In another technological and conceptual breakthrough in 2013, the Clapham group applied the patch-clamp technique directly to primary cilia and found that the main Ca2+ channel of this organelle consists of two subunits: PKD1L1 and PKD2L1 (DeCaen et al., 2013; Delling et al., 2013; Figure 1). These proteins belong to a group of proteins called polycystins, some of which are mutated in patients with polycystic kidney disease. In mice, PKD1L1 mutations disrupt left-right patterning and cause the developing embryos to die (Field et al, 2011). In contrast, PKD2L1-deficient mice can survive, but demonstrate intestinal malrotation – a condition that causes parts of the gut to develop in the wrong positions (Delling et al., 2013). The Clapham group demonstrated that PKD1L1-PKD2L1 channels in the ciliary membrane cause a resting Ca2+ concentration that is approximately five times greater in the primary cilia than in the cell body. Thus, primary cilia are a specialized Ca2+ signaling organelle, in which Ca2+ may be required for regulating sonic hedgehog and other signaling pathways.

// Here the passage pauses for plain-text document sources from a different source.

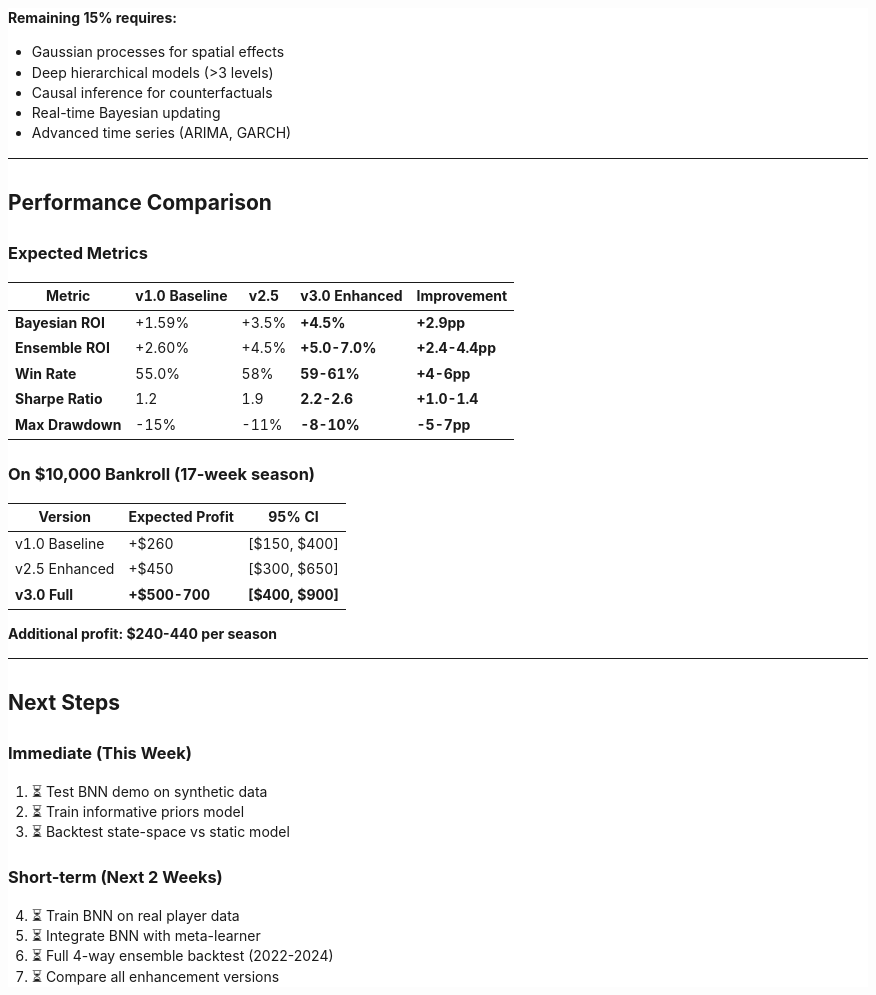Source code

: **Remaining 15% requires:**
- Gaussian processes for spatial effects
- Deep hierarchical models (>3 levels)
- Causal inference for counterfactuals
- Real-time Bayesian updating
- Advanced time series (ARIMA, GARCH)

---

## Performance Comparison

### Expected Metrics

| Metric | v1.0 Baseline | v2.5 | v3.0 Enhanced | Improvement |
|--------|--------------|------|---------------|-------------|
| **Bayesian ROI** | +1.59% | +3.5% | **+4.5%** | **+2.9pp** |
| **Ensemble ROI** | +2.60% | +4.5% | **+5.0-7.0%** | **+2.4-4.4pp** |
| **Win Rate** | 55.0% | 58% | **59-61%** | **+4-6pp** |
| **Sharpe Ratio** | 1.2 | 1.9 | **2.2-2.6** | **+1.0-1.4** |
| **Max Drawdown** | -15% | -11% | **-8-10%** | **-5-7pp** |

### On $10,000 Bankroll (17-week season)

| Version | Expected Profit | 95% CI |
|---------|----------------|--------|
| v1.0 Baseline | +$260 | [$150, $400] |
| v2.5 Enhanced | +$450 | [$300, $650] |
| **v3.0 Full** | **+$500-700** | **[$400, $900]** |

**Additional profit: $240-440 per season**

---

## Next Steps

### Immediate (This Week)
1. ⏳ Test BNN demo on synthetic data
2. ⏳ Train informative priors model
3. ⏳ Backtest state-space vs static model

### Short-term (Next 2 Weeks)
4. ⏳ Train BNN on real player data
5. ⏳ Integrate BNN with meta-learner
6. ⏳ Full 4-way ensemble backtest (2022-2024)
7. ⏳ Compare all enhancement versions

Doerner, Delling and Clapham have now made the first patch-clamp recordings on motile cilia. The recordings were made on ependymal cells, which line fluid-filled spaces in the brain and spinal cord, and revealed several differences between motile cilia and other cilia types. Firstly, the abundance of Ca2+ channels in the plasma membrane of motile cilia appears to be much lower than in primary cilia and flagella. Only one type of Ca2+ channel was apparently present in the motile cilia of ependymal cells: a voltage-gated Ca2+ channel (in the Cav1 subfamily). Moreover, the ciliary membrane contained many fewer of these channels than the plasma membrane of the rest of the cell (Figure 1).
Furthermore, Doerner et al. found that the resting Ca2+ concentration in the motile cilia was much lower than that in primary cilia. Finally, although the voltage-gated Ca2+ channels cause a substantial elevation of the Ca2+ concentration inside the cilium upon membrane depolarization, this does not measurably change ciliary motility. This is in striking contrast to the sperm flagellum, where motility is strongly regulated by the movement of Ca2+ ions through CatSper. However, a possibility still remains that in addition to voltage-gated Ca2+ channels, motile cilia contain other, yet unidentified, types of Ca2+ channels that would be more efficient in controlling ciliary beat.
The remarkable technical and conceptual advances made by the Clapham group should lead to the discovery of other ion channels and new regulatory pathways in these fascinating structures.